### [What the exercise asks]
If a line in the entries below includes "down", pick it out and copy it.

---- Given records

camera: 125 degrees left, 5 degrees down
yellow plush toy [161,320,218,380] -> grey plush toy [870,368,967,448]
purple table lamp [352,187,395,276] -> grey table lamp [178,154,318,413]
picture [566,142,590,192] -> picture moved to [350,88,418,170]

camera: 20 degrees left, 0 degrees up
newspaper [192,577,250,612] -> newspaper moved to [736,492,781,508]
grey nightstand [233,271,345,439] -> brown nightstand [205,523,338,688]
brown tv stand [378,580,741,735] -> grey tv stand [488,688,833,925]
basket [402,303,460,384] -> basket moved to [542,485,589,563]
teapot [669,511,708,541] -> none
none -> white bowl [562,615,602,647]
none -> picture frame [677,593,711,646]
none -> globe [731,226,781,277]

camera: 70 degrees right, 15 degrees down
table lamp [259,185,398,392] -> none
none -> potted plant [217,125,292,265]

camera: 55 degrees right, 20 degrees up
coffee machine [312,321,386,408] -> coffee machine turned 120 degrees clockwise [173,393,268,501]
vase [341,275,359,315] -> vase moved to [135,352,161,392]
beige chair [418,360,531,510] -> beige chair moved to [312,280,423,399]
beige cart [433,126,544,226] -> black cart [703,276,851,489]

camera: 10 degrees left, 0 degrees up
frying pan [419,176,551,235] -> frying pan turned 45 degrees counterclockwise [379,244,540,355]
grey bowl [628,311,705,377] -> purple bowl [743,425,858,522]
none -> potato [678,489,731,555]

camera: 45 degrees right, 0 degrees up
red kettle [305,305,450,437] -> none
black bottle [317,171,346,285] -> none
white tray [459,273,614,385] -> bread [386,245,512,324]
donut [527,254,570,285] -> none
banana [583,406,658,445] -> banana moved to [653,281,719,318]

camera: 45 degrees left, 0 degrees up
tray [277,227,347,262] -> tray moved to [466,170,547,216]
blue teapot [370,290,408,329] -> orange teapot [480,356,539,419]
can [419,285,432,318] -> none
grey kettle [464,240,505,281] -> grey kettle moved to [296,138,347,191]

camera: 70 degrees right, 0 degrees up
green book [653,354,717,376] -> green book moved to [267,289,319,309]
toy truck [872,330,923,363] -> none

--------

### [Answer section]
camera: 125 degrees left, 5 degrees down
camera: 70 degrees right, 15 degrees down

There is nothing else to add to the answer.